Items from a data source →
───
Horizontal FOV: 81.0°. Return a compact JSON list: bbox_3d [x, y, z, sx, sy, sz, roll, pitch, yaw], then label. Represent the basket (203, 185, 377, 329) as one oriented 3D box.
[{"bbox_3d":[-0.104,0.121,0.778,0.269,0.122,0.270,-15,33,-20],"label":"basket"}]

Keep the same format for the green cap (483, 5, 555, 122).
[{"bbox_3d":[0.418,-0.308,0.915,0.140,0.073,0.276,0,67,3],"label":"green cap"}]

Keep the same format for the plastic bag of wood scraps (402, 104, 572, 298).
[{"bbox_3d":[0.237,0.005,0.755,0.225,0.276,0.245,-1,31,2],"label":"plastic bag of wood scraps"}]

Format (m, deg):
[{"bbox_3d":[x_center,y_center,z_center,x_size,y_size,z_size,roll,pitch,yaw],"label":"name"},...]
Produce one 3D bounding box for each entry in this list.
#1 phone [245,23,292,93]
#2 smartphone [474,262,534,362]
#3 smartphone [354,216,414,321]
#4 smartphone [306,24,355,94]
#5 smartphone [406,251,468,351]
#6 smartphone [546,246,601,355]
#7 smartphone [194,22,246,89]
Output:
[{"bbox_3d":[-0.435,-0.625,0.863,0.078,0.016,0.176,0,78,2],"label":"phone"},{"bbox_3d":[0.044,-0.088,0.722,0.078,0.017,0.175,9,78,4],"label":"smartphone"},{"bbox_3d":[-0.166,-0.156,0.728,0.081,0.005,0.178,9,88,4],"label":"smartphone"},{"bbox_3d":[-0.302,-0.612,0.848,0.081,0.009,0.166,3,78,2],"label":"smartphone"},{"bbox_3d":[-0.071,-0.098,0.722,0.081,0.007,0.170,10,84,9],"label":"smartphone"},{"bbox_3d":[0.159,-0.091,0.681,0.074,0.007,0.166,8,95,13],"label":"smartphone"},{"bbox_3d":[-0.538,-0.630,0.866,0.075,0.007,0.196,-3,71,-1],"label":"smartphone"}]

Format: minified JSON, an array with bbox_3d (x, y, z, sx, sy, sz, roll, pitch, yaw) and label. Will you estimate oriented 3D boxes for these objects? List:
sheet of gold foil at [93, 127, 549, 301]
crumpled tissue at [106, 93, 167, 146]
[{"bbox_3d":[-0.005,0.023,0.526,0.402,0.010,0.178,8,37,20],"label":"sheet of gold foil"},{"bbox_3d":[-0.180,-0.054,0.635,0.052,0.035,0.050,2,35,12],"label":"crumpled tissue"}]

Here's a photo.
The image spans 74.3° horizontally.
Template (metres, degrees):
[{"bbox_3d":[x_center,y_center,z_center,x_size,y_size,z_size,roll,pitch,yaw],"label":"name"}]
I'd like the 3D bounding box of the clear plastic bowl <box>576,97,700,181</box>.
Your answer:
───
WORK ITEM → One number only, please: the count of lines in the data that hold the word "name".

RESPONSE TO THIS EXERCISE → 2